The event is called ‘America’s 9/11 Ride.’ Bikers from around the country come together one time each year to honor the victims of 9/11 and to raise money for first responders. It started 15 years ago, and today the annual ride took shape for the 16th time as 2,000 motorcycles arrived Sunday in New York City. Sadly, organizers called it their last ride.
According to Fox News, the ride started on Friday morning at the Flight 93 crash site near Shanksville, Pennsylvania, and continued through Cumberland and Hagerstown, Maryland, before heading south through Leesburg, Virginia, to a hotel near the Pentagon.
The ride continued Saturday from the Pentagon to the Sept. 11 memorial in New York City.
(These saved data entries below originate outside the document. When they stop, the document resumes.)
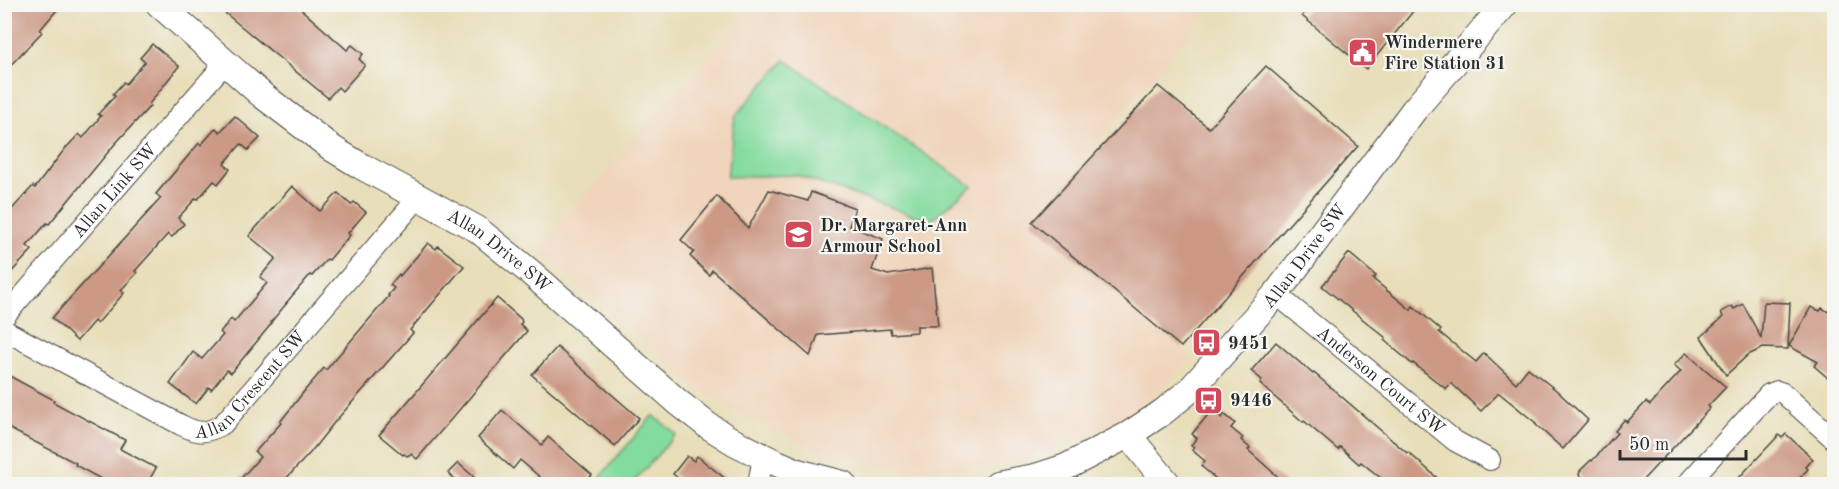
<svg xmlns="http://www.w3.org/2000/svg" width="1839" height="489" font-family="'Old Standard TT',serif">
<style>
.built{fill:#f0d5bc}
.green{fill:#84db9f;stroke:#588365;stroke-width:1.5}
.building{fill:#cc9985}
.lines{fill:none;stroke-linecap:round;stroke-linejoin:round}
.minor-casing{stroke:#474640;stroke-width:22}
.tertiary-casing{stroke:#474640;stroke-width:28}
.minor{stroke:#fff;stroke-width:20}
.tertiary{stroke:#fff;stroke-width:26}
.labels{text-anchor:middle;stroke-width:4.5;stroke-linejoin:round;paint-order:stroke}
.poi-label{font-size:18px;font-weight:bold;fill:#2b2b2b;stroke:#f6f6f2;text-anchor:start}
.street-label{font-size:18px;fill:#2b2b2b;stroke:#f6f6f2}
</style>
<rect width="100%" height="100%" fill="#f6f6f2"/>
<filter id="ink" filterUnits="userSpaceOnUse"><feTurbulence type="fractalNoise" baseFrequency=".0167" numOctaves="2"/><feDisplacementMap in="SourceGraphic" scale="12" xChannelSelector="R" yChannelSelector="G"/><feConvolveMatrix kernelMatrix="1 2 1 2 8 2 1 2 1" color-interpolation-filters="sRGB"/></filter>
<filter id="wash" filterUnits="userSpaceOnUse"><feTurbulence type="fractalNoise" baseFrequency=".008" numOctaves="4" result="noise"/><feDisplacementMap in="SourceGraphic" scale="24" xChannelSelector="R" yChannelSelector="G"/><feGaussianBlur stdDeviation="1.35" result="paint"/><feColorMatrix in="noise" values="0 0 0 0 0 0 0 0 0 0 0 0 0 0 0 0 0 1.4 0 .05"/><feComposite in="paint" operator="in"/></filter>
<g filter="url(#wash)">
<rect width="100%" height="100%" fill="#e8deb9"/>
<path class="built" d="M754,5H1213L1032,222L1193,358L1142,408L1074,442L993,468L906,470L820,450L748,419L696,389L538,248Z"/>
<g class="green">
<path d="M785,60L972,186L930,221L796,175L727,177L735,116Z"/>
<path d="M653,415L676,434L632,484H594Z"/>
</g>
<g id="blocks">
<g class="building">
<path d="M12,4H62L40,30L42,32L4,72V13Z"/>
<path d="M233,4H295L347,50L352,45L363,54L359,59L365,65L342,91L338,87L328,98L225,13Z"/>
<path d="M1311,4H1419L1366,69L1302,16Z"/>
<path d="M152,44L179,66L149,104L150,106L114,145L49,224L47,223L27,246L32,250L4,280V218L33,186L35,188L64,150L79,134L83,138L101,116L98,114L115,96L113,94L124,82L126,84L145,62L140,58Z"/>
<path d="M1266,66L1358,146L1181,347L1032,222L1158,86L1209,128Z"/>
<path d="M235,116L260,138L248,150L241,144L224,164L230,169L218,184L214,181L198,199L196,198L178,218L184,224L172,237L168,234L135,271L137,273L121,290L124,293L97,324L94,321L77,341L52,318L161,198L156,194L199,143L201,145L216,128L220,132Z"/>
<path d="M292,186L320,211L338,193L351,205L354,202L366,212L348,233L350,235L329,260L327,259L312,276L310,275L286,303H287L271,322L272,323L231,373L227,370L211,390L209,387L196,404L170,384L193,352L202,359L223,335L220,332L231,319L234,322L267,283L260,277L276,258L249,236Z"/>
<path d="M769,190L808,201L811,192L855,208L849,226L883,239L872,270L888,275L932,268L938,326H917V332L891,334L890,329L818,335L810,356L712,270L709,275L690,256L694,252L681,240L717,196L748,228Z"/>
<path d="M428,243L436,249L438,246L464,266L410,330L413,333L333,424L310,453L281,484H236L260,457L255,452L281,423L280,422L306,389L324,368L326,370L389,296L388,295L394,288L390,285L399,274L400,276Z"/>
<path d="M1349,253L1376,276L1373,279L1411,310L1413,306L1441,330L1439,332L1476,362L1484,353L1516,383L1528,368L1556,390L1588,420L1563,449L1535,424L1536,423L1499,393L1481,411L1451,383L1446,389L1413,363L1412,364L1384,340L1386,338L1322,286Z"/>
<path d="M497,298L521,319L522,322L520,324L527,331L417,459L411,454L407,456L404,454L403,455L379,435Z"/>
<path d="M1764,302L1790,303L1788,349L1763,348L1748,355L1726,375L1701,337L1723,317L1721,312L1732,306L1734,309L1743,304L1761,338Z"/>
<path d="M1811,307L1820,311L1822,308L1834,315V383L1814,366L1818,362L1789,346Z"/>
<path d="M1276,342L1313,374L1314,373L1407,453L1408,452L1444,484H1377L1382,479L1361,462L1359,464L1340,447L1338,450L1304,421L1303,422L1260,384L1262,380L1251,371Z"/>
<path d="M557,347L639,418L615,446L532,375Z"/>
<path d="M1686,353L1726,387L1708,406L1710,408L1639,484H1589L1579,475L1580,471L1591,460L1592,461L1617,433L1615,431L1624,420L1627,422L1646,402L1650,405L1681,371L1674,365Z"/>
<path d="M4,373L54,400L53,402L125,440L120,449L156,468L147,484H110L75,465L76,463L4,426Z"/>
<path d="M502,410L542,445L548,437L592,475L583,484H548L520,460L513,469L478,438Z"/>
<path d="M1212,410L1222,418L1224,414L1235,423L1231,428L1243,438L1241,440L1250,448L1248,450L1286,484H1222L1201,466L1205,461L1192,450L1194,447L1191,445L1197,438L1192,434Z"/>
<path d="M1786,434L1813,459L1806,467L1808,469L1794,484H1733L1779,435L1782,438Z"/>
<path d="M687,456L694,461L697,456L732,484H674L679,479L673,474Z"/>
<path d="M458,463L474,477L468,484H461L448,473Z"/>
</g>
</g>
</g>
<g filter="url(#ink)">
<use href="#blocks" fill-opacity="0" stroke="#474640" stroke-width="1.5"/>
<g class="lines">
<defs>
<g id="minor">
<path id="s1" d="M1276,294L1455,441L1490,460"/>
<path id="s2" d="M4,317L225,63"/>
<path id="s3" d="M4,330L181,425C199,434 205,434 223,424L419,197"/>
<path d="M758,484L763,457"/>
<path d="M1687,484L1769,394L1777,391L1783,393L1834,439"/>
</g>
<g id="tertiary">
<path id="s4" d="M159,4L262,95L333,149L361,166L477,229L530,272L679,403L707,425L734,442L772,461L798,472L843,484"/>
<path d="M1128,435L1168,484"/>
<path id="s5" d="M997,484L1035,477L1066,467L1128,435L1163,412L1190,390L1276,294L1414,110L1505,4"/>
</g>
</defs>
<use href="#minor" class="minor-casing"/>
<use href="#tertiary" class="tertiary-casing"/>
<use href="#minor" class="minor"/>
<use href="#tertiary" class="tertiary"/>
</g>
</g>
<defs>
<symbol id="civic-square" viewBox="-11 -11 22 22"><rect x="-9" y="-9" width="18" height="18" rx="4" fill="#d1495b" stroke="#f6f6f2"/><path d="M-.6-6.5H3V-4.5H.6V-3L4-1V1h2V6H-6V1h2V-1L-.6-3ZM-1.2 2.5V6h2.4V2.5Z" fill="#fff"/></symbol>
<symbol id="school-square" viewBox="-11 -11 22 22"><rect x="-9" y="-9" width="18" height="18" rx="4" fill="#d1495b" stroke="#f6f6f2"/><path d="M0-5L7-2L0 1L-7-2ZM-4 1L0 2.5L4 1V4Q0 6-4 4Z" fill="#fff"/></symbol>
<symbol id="bus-square" viewBox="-11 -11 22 22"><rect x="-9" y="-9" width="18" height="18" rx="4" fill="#d1495b" stroke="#f6f6f2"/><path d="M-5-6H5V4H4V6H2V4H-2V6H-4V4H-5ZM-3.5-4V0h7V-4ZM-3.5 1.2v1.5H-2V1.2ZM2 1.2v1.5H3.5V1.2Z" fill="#fff"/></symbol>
</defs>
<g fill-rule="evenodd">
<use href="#civic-square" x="1346" y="36" width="33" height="33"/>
<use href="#school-square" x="782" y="218" width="33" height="33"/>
<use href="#bus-square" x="1190" y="326" width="33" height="33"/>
<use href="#bus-square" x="1192" y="384" width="33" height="33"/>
</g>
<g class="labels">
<g class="poi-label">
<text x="1384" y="48">Windermere<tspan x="1384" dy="21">Fire Station 31</tspan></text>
<text x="820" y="231">Dr. Margaret-Ann<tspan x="820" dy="21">Armour School</tspan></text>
<text x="1228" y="349">9451</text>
<text x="1230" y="406">9446</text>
</g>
<g class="street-label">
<text dy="6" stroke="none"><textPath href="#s2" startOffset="168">Allan Link SW</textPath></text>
<text dy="6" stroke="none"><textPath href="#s4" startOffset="422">Allan Drive SW</textPath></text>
<text dy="6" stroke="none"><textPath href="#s5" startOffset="394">Allan Drive SW</textPath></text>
<text dy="6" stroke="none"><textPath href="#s3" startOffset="291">Allan Crescent SW</textPath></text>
<text dy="6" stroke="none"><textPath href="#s1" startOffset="136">Anderson Court SW</textPath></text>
</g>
</g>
<rect width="1839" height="489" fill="none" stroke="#f6f6f2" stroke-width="24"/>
<path d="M1620 450v9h126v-9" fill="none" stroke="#2b2b2b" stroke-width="3"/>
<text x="1629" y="450" font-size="18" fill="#2b2b2b" stroke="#f6f6f2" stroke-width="4.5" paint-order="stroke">50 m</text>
</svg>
Organizer Ted Sjurseth told “Fox & Friends” the 16th annual ride would be the last, partly because he’s tired of battling Maryland and Virginia state police and highway agencies over their reluctance to block traffic for the motorcycle procession. “If I’m trying to honor first responders, I can’t turn around and tell them that I’m going to do something against what you’re asking me to do.”
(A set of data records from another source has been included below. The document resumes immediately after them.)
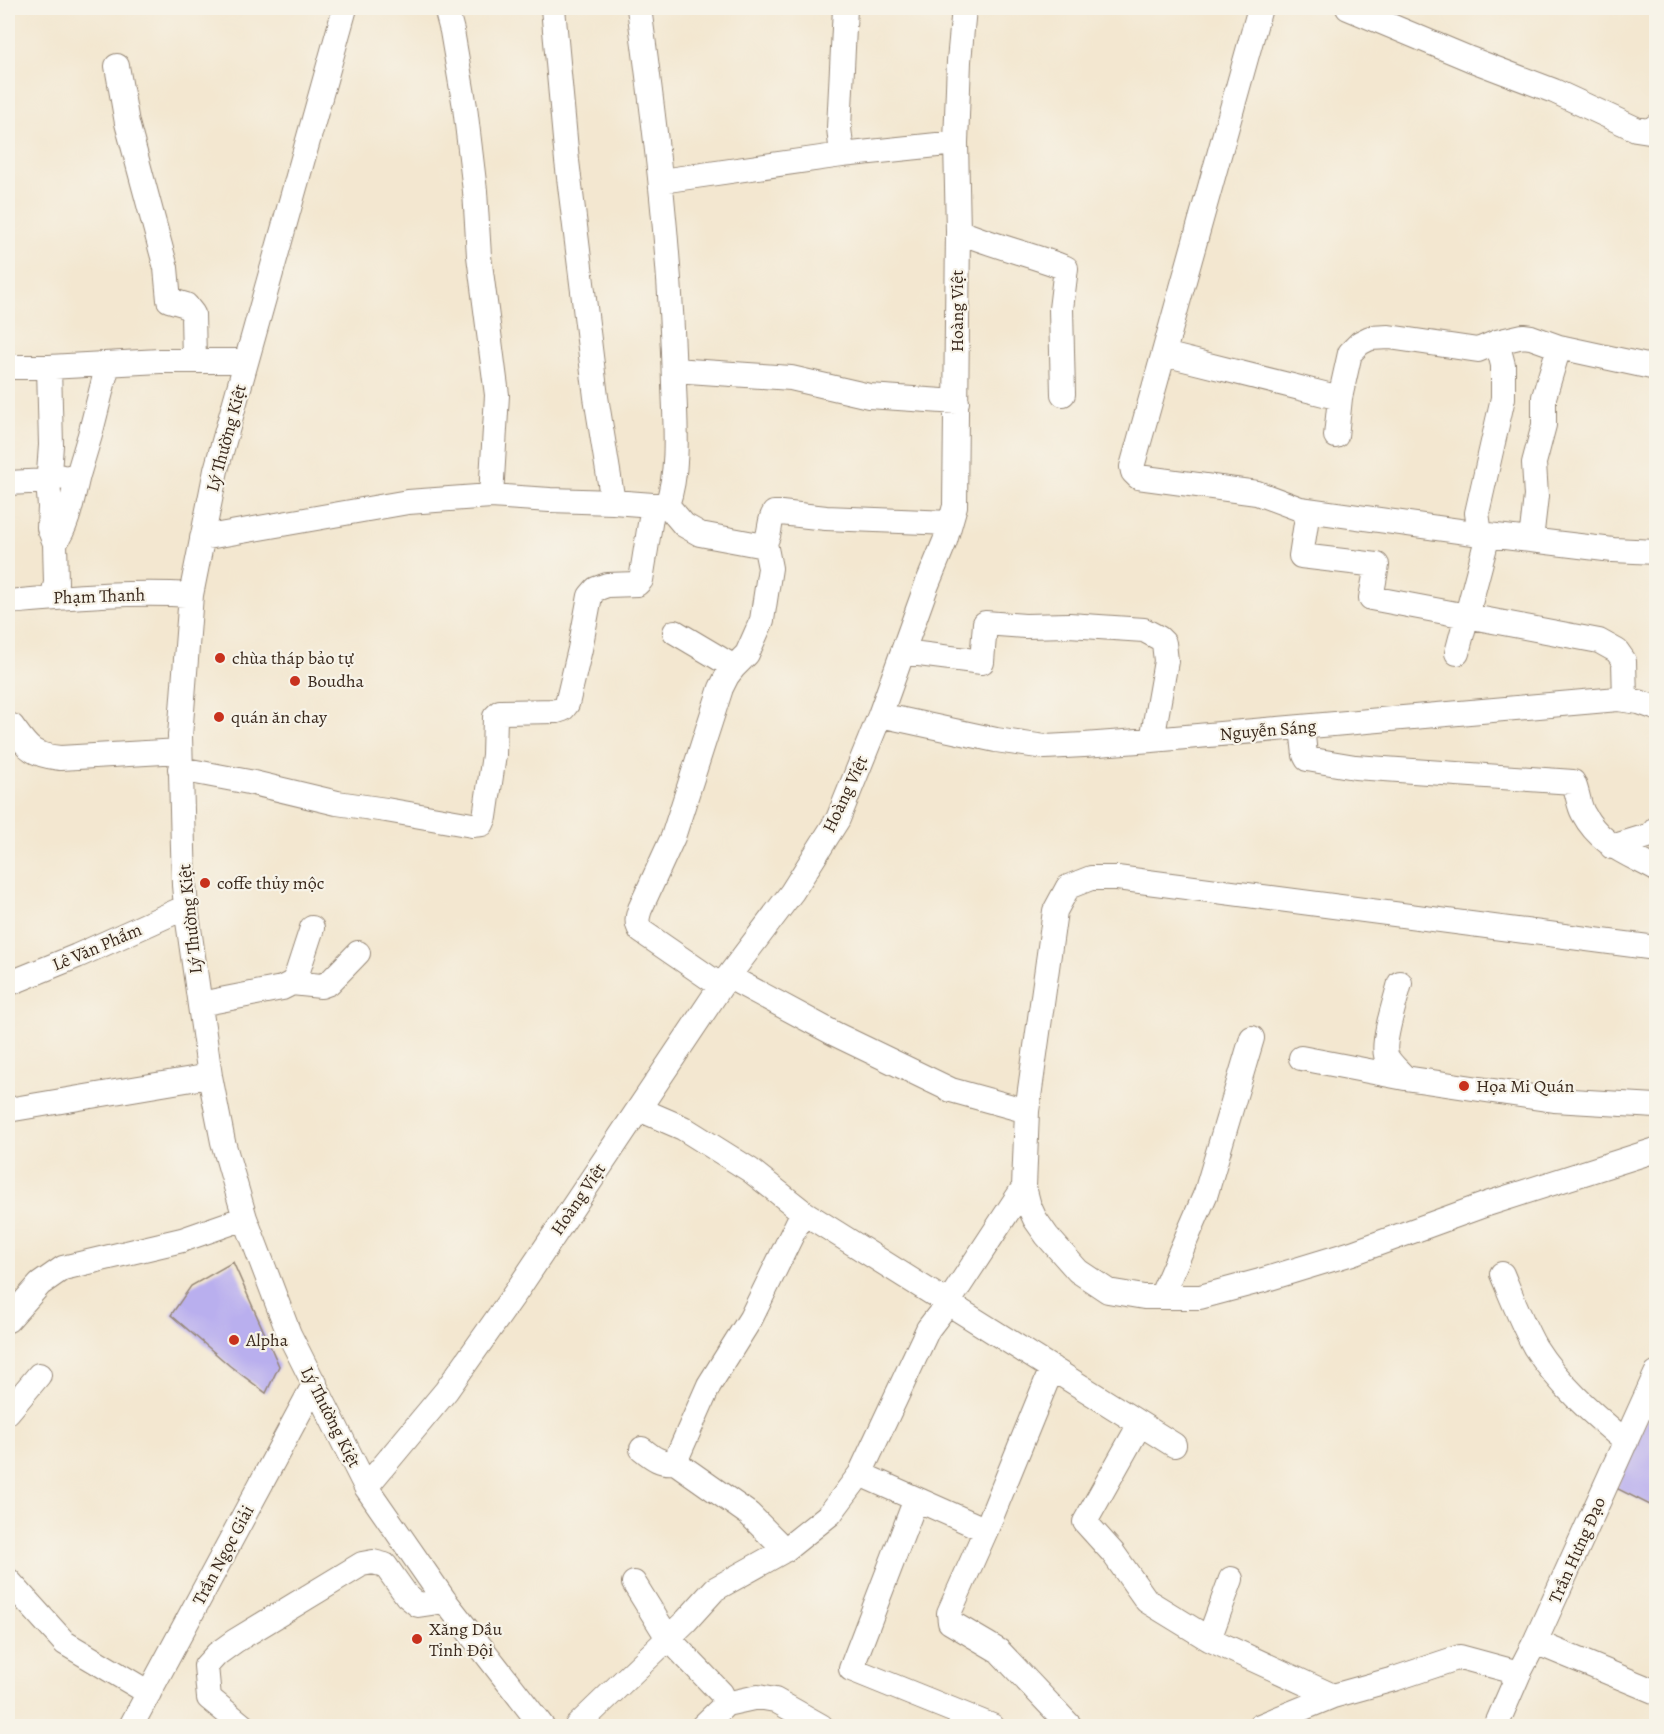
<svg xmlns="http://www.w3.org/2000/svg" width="1664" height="1734" viewBox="0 0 1664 1734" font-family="Alegreya,serif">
  <rect width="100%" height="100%" fill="#f7f3e8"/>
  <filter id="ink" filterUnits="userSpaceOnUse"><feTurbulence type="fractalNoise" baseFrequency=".0167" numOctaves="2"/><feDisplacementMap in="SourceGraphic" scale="12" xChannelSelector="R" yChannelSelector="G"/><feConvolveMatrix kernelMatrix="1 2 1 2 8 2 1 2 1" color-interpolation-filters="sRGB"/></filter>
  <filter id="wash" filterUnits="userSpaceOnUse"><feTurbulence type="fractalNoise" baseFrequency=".008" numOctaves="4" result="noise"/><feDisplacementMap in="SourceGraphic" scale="24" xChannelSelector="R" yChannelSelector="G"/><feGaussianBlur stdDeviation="1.35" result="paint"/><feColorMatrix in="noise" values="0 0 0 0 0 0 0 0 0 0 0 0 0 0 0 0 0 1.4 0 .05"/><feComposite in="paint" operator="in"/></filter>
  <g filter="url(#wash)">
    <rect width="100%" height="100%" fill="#f3e7d0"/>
    <g id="blocks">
      <!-- building -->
      <path fill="#b9afee" d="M233 1262 279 1366 266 1393 230 1366 171 1315 191 1286Z
        M1656 1397V1508L1616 1488Z"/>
    </g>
  </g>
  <g filter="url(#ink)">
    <use href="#blocks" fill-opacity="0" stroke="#978877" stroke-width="1.5"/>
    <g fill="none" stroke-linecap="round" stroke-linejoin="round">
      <!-- minor casing -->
      <g stroke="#978877" stroke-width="26">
        <path id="minor" d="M345 8 216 470 191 595 180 736 184 885 186 907 210 1076 223 1142 245 1218 289 1334 366 1487 445 1601 542 1726
          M446 8 452 31 465 107 475 191 479 256 497 395 491 496
          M553 8 567 161 596 397 613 502
          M639 8C656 132 671 257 674 383 675 421 680 468 667 505
          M845 8 839 128 842 155 956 143
          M1260 8 1132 467 1133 472 1138 477 1257 493 1300 509 1488 535 1613 550 1656 552
          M1348 8 1470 59 1554 91 1636 129 1649 131 1656 126
          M117 66 127 123 166 268 169 300 186 305 193 314 194 361
          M661 181 842 155
          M958 231C993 246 1030 254 1066 268L1061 309 1063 394
          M1164 354 1340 398
          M8 367H49L160 361H246
          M49 367 51 445 49 473 65 478 78 475 90 435 108 364
          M674 370 791 378 869 396 957 402
          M1336 436 1340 398 1350 353 1360 343 1370 338 1389 337 1478 350 1497 342 1523 336 1531 337 1559 347 1656 368
          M49 473 48 481 50 507 49 528 55 543 56 583 52 598
          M8 483 48 481
          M667 505 684 525 700 534 759 545C773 540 767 524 774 513H781L826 518 950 523
          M1308 510 1301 556 1377 565 1371 598 1599 641 1617 651 1624 661 1625 700
          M1480 534 1477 513 1503 398V365L1497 342
          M202 538 408 502 491 496 550 500 613 502 653 505H667
          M1531 540 1536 496 1534 463 1544 425V397L1559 347
          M55 543C69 523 72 499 78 475
          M8 602C68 597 131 591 191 595
          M675 632 734 667
          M903 652 982 662 985 623 1025 626 1069 625 1144 630 1159 638 1164 643 1166 661 1152 740
          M1457 653 1488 535
          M880 715 996 740 1045 747 1084 745 1152 740 1618 699 1639 702 1656 708
          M12 726C28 748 31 755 60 758L180 751
          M1302 727 1305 755 1307 759 1355 767 1573 782C1578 792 1578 804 1583 813 1600 845 1627 853 1656 869
          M180 769 249 782 337 803 386 810 472 825 482 824 485 817 494 755 495 717 500 712 557 711 563 709 567 704 580 649 590 596 596 589 607 585 637 584 641 580 653 505
          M1612 847 1651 835 1656 829
          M729 977 835 1034 951 1090 1027 1111 1024 1187 1029 1206 1035 1219 1047 1236 1078 1271 1108 1291 1144 1297H1200L1260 1281 1352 1253 1487 1204 1656 1150
          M292 983 321 986 329 983 358 953
          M1400 983C1396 999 1382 1040 1386 1055 1389 1063 1399 1071 1405 1078
          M8 984 77 956 186 907
          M721 986 641 931C636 923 637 918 640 909L673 837 721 688 727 676 734 667 747 654 762 620 770 568 765 543
          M200 1004 282 988 292 983 296 977 312 928
          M1301 1058 1405 1078 1554 1100 1656 1106
          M639 1109 683 1128 750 1170 803 1212 1174 1445
          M8 1110 210 1076
          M1027 1111 1055 911 1068 887 1091 878H1117L1656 948
          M1502 1274C1512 1298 1522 1324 1535 1347 1559 1385 1592 1413 1626 1442
          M1161 1297 1206 1193 1252 1038
          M8 1320 40 1284 63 1268 182 1240 245 1218
          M1052 1368 986 1530 949 1613 950 1622 999 1651 1070 1726
          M8 1412 39 1375
          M1140 1424 1085 1522 1113 1553 1147 1601 1209 1639 1333 1696
          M642 1449C653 1458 661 1464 675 1462L749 1514 785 1550
          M675 1462 709 1385 751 1318 803 1212
          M366 1487 446 1391 516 1292 721 986 792 892 838 819 880 715 926 587 945 541 955 506 958 231 956 143 959 61 964 8
          M916 1499 851 1669 992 1726
          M986 1530 860 1474 928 1329 948 1303 1024 1187
          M8 1580 65 1643 149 1693
          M634 1583 663 1630 672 1635
          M668 1638 721 1693 726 1704
          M1209 1639 1231 1579
          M1535 1642 1656 1692
          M131 1726 315 1383
          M243 1726 209 1698 206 1666 217 1654 235 1641 362 1564 373 1562 385 1565 407 1596 418 1605 445 1601
          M577 1726 686 1621 715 1589 785 1550 830 1514 860 1474
          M703 1726 726 1704 758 1697 775 1700 821 1726
          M1260 1726 1333 1696 1394 1679 1460 1657 1519 1673
          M1496 1726 1519 1673 1535 1642 1656 1374"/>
      </g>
      <!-- minor -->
      <use href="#minor" stroke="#fff" stroke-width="24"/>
    </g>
  </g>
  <!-- markers -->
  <g fill="#c8321e" stroke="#f7f3e8" stroke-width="2">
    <circle cx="220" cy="658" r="6"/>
    <circle cx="295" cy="681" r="6"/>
    <circle cx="219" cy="717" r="6"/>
    <circle cx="205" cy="883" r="6"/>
    <circle cx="1464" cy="1086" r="6"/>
    <circle cx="234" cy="1340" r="6"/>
    <circle cx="417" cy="1639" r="6"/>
  </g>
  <g text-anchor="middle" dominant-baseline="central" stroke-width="4.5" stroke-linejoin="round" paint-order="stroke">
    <!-- street labels -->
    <g font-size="18" fill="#3b2a1e" stroke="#f7f3e8">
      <text transform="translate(957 311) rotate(-90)">Hoàng Việt</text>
      <text transform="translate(226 438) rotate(-75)">Lý Thường Kiệt</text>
      <text transform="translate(99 596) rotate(-2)">Phạm Thanh</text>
      <text transform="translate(1268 730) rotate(-5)">Nguyễn Sáng</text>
      <text transform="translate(845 794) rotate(-65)">Hoàng Việt</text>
      <text transform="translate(190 919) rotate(-96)">Lý Thường Kiệt</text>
      <text transform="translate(97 947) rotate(-23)">Lê Văn Phẩm</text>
      <text transform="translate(578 1199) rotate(-56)">Hoàng Việt</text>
      <text transform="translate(331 1417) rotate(63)">Lý Thường Kiệt</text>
      <text transform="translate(1577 1550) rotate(-66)">Trần Hưng Đạo</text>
      <text transform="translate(223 1555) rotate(-62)">Trần Ngọc Giải</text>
    </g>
    <!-- poi labels -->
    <g font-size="18" fill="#3b2a1e" stroke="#f7f3e8" text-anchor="start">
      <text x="232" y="658">chùa tháp bảo tự</text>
      <text x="307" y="681">Boudha</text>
      <text x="231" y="717">quán ăn chay</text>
      <text x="217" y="883">coffe thủy mộc</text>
      <text x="1476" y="1086">Họa Mi Quán</text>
      <text x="246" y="1340">Alpha</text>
      <text x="429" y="1629">Xăng Dầu<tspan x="429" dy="21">Tỉnh Đội</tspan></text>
    </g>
  </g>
  <!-- margin -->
  <rect width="1664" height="1734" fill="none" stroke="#f7f3e8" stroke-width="30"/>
</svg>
The group has given away more than $300,000 in college scholarships and more than $500,000 in equipment to first responders across the U.S. and Canada, Sjurseth said.
State agency officials say they must maintain safe traffic flow in the congested region.
Meanwhile, state agencies will shut down roads and highways for Black Lives Matter marches and rallies that result in buildings, cars, and businesses being destroyed. America has lost its way.